[Entries taken from a collection]
::::::::::
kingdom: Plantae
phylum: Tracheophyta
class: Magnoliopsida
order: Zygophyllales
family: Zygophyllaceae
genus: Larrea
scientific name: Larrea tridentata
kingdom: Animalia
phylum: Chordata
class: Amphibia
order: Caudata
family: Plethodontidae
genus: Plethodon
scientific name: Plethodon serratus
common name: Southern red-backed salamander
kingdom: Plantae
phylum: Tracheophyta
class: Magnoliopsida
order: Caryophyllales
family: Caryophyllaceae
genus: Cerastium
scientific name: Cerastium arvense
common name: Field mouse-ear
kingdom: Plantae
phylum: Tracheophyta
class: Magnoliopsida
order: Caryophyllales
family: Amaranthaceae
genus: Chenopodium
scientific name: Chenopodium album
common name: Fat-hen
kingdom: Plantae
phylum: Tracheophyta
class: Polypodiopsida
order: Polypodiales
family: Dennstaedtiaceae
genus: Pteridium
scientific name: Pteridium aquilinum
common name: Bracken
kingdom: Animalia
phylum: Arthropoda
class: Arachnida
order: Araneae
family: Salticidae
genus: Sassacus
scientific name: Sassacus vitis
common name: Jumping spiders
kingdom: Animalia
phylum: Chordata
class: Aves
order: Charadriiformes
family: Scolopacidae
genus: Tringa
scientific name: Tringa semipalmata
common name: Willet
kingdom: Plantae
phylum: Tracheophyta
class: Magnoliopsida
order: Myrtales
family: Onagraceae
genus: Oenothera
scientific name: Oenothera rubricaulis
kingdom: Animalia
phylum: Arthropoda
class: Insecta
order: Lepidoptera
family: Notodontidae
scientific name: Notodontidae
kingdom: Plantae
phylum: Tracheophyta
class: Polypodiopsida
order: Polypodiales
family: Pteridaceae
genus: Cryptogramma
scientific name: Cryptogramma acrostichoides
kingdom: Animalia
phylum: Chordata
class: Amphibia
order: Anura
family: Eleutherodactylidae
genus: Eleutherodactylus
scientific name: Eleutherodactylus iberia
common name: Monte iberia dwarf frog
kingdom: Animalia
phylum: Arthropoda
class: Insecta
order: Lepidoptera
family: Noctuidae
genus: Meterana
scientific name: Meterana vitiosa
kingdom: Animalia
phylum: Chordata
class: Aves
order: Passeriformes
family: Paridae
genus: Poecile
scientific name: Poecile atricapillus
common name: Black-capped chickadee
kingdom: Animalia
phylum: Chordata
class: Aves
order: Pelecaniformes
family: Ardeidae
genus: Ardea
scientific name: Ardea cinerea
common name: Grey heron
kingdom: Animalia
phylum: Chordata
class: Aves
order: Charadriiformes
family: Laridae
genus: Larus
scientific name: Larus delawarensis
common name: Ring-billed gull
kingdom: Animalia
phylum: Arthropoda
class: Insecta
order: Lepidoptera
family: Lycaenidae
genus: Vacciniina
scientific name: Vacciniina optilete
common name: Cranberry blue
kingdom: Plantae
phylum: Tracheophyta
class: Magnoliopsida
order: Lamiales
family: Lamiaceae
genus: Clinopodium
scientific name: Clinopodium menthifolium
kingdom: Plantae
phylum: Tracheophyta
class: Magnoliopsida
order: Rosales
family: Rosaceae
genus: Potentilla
::::::::::
:: INSTRUCTION ::
Put every one of the lines above into a two-column CSV with the headers field and value, one row per line giving its text and its answer. Wrap each field in double quotes and turn any line breaks into spaces.

:: RESPONSE ::
field,value
"kingdom:","Plantae"
"phylum:","Tracheophyta"
"class:","Magnoliopsida"
"order:","Zygophyllales"
"family:","Zygophyllaceae"
"genus:","Larrea"
"scientific name:","Larrea tridentata"
"kingdom:","Animalia"
"phylum:","Chordata"
"class:","Amphibia"
"order:","Caudata"
"family:","Plethodontidae"
"genus:","Plethodon"
"scientific name:","Plethodon serratus"
"common name:","Southern red-backed salamander"
"kingdom:","Plantae"
"phylum:","Tracheophyta"
"class:","Magnoliopsida"
"order:","Caryophyllales"
"family:","Caryophyllaceae"
"genus:","Cerastium"
"scientific name:","Cerastium arvense"
"common name:","Field mouse-ear"
"kingdom:","Plantae"
"phylum:","Tracheophyta"
"class:","Magnoliopsida"
"order:","Caryophyllales"
"family:","Amaranthaceae"
"genus:","Chenopodium"
"scientific name:","Chenopodium album"
"common name:","Fat-hen"
"kingdom:","Plantae"
"phylum:","Tracheophyta"
"class:","Polypodiopsida"
"order:","Polypodiales"
"family:","Dennstaedtiaceae"
"genus:","Pteridium"
"scientific name:","Pteridium aquilinum"
"common name:","Bracken"
"kingdom:","Animalia"
"phylum:","Arthropoda"
"class:","Arachnida"
"order:","Araneae"
"family:","Salticidae"
"genus:","Sassacus"
"scientific name:","Sassacus vitis"
"common name:","Jumping spiders"
"kingdom:","Animalia"
"phylum:","Chordata"
"class:","Aves"
"order:","Charadriiformes"
"family:","Scolopacidae"
"genus:","Tringa"
"scientific name:","Tringa semipalmata"
"common name:","Willet"
"kingdom:","Plantae"
"phylum:","Tracheophyta"
"class:","Magnoliopsida"
"order:","Myrtales"
"family:","Onagraceae"
"genus:","Oenothera"
"scientific name:","Oenothera rubricaulis"
"kingdom:","Animalia"
"phylum:","Arthropoda"
"class:","Insecta"
"order:","Lepidoptera"
"family:","Notodontidae"
"scientific name:","Notodontidae"
"kingdom:","Plantae"
"phylum:","Tracheophyta"
"class:","Polypodiopsida"
"order:","Polypodiales"
"family:","Pteridaceae"
"genus:","Cryptogramma"
"scientific name:","Cryptogramma acrostichoides"
"kingdom:","Animalia"
"phylum:","Chordata"
"class:","Amphibia"
"order:","Anura"
"family:","Eleutherodactylidae"
"genus:","Eleutherodactylus"
"scientific name:","Eleutherodactylus iberia"
"common name:","Monte iberia dwarf frog"
"kingdom:","Animalia"
"phylum:","Arthropoda"
"class:","Insecta"
"order:","Lepidoptera"
"family:","Noctuidae"
"genus:","Meterana"
"scientific name:","Meterana vitiosa"
"kingdom:","Animalia"
"phylum:","Chordata"
"class:","Aves"
"order:","Passeriformes"
"family:","Paridae"
"genus:","Poecile"
"scientific name:","Poecile atricapillus"
"common name:","Black-capped chickadee"
"kingdom:","Animalia"
"phylum:","Chordata"
"class:","Aves"
"order:","Pelecaniformes"
"family:","Ardeidae"
"genus:","Ardea"
"scientific name:","Ardea cinerea"
"common name:","Grey heron"
"kingdom:","Animalia"
"phylum:","Chordata"
"class:","Aves"
"order:","Charadriiformes"
"family:","Laridae"
"genus:","Larus"
"scientific name:","Larus delawarensis"
"common name:","Ring-billed gull"
"kingdom:","Animalia"
"phylum:","Arthropoda"
"class:","Insecta"
"order:","Lepidoptera"
"family:","Lycaenidae"
"genus:","Vacciniina"
"scientific name:","Vacciniina optilete"
"common name:","Cranberry blue"
"kingdom:","Plantae"
"phylum:","Tracheophyta"
"class:","Magnoliopsida"
"order:","Lamiales"
"family:","Lamiaceae"
"genus:","Clinopodium"
"scientific name:","Clinopodium menthifolium"
"kingdom:","Plantae"
"phylum:","Tracheophyta"
"class:","Magnoliopsida"
"order:","Rosales"
"family:","Rosaceae"
"genus:","Potentilla"